» EXTRACTED DATA:
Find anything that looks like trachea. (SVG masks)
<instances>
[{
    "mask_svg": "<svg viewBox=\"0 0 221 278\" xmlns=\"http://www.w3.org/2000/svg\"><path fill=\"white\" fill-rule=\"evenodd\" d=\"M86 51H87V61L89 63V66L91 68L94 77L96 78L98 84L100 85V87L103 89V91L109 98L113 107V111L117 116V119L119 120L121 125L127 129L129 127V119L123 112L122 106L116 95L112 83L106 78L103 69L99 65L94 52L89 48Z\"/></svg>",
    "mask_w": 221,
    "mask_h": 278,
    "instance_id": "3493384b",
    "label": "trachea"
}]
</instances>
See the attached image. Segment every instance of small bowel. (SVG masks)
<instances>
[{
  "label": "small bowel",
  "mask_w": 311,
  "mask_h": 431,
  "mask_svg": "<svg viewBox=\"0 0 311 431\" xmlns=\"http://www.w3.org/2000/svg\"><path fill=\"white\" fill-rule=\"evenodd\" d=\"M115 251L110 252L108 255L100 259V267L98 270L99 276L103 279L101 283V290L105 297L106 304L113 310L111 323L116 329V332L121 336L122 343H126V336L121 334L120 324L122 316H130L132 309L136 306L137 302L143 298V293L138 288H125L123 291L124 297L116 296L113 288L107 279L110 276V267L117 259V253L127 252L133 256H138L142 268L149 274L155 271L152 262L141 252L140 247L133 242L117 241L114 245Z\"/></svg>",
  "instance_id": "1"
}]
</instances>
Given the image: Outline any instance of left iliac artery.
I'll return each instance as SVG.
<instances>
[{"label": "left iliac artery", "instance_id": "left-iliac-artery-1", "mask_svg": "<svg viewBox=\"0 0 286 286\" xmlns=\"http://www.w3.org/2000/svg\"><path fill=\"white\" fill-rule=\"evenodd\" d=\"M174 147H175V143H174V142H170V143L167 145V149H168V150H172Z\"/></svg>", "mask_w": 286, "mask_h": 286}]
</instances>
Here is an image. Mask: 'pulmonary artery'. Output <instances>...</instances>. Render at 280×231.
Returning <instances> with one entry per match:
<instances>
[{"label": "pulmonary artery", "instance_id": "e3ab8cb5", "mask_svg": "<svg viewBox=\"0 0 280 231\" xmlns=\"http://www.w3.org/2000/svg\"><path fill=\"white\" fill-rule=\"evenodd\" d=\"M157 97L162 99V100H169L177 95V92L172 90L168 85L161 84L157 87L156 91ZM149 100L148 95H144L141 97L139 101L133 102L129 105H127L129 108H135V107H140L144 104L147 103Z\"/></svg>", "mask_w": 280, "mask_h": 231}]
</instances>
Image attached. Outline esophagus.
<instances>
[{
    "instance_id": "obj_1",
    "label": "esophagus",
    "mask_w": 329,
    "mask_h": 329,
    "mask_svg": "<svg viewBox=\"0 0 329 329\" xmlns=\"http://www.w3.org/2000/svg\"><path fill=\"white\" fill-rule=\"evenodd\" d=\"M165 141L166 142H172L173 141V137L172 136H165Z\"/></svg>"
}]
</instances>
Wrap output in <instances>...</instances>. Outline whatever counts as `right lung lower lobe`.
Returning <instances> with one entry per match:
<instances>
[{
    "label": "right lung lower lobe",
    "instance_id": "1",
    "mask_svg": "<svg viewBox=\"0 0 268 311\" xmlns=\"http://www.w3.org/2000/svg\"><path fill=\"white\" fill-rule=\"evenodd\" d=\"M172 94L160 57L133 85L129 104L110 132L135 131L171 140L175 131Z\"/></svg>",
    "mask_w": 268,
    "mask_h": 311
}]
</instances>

» WHAT TO PRODUCE: Turn the items into a numbered list, from the line with "Given the image: Outline" through the last line of the items, both included, and leave out any blank lines.

» COMPLETE RESPONSE:
1. Given the image: Outline any instance of left iliac artery.
2. I'll return each instance as SVG.
3. <instances>
4. [{"label": "left iliac artery", "instance_id": "left-iliac-artery-1", "mask_svg": "<svg viewBox=\"0 0 286 286\" xmlns=\"http://www.w3.org/2000/svg\"><path fill=\"white\" fill-rule=\"evenodd\" d=\"M174 147H175V143H174V142H170V143L167 145V149H168V150H172Z\"/></svg>", "mask_w": 286, "mask_h": 286}]
5. </instances>
6. Here is an image. Mask: 'pulmonary artery'. Output <instances>...</instances>. Render at 280×231.
7. Returning <instances> with one entry per match:
8. <instances>
9. [{"label": "pulmonary artery", "instance_id": "e3ab8cb5", "mask_svg": "<svg viewBox=\"0 0 280 231\" xmlns=\"http://www.w3.org/2000/svg\"><path fill=\"white\" fill-rule=\"evenodd\" d=\"M157 97L162 99V100H169L177 95V92L172 90L168 85L161 84L157 87L156 91ZM149 100L148 95H144L141 97L139 101L133 102L129 105H127L129 108H135V107H140L144 104L147 103Z\"/></svg>", "mask_w": 280, "mask_h": 231}]
10. </instances>
11. Image attached. Outline esophagus.
12. <instances>
13. [{
14.     "instance_id": "obj_1",
15.     "label": "esophagus",
16.     "mask_w": 329,
17.     "mask_h": 329,
18.     "mask_svg": "<svg viewBox=\"0 0 329 329\" xmlns=\"http://www.w3.org/2000/svg\"><path fill=\"white\" fill-rule=\"evenodd\" d=\"M165 141L166 142H172L173 141V137L172 136H165Z\"/></svg>"
19. }]
20. </instances>
21. Wrap output in <instances>...</instances>. Outline whatever counts as `right lung lower lobe`.
22. Returning <instances> with one entry per match:
23. <instances>
24. [{
25.     "label": "right lung lower lobe",
26.     "instance_id": "1",
27.     "mask_svg": "<svg viewBox=\"0 0 268 311\" xmlns=\"http://www.w3.org/2000/svg\"><path fill=\"white\" fill-rule=\"evenodd\" d=\"M172 94L160 57L133 85L129 104L110 132L135 131L171 140L175 131Z\"/></svg>",
28.     "mask_w": 268,
29.     "mask_h": 311
30. }]
31. </instances>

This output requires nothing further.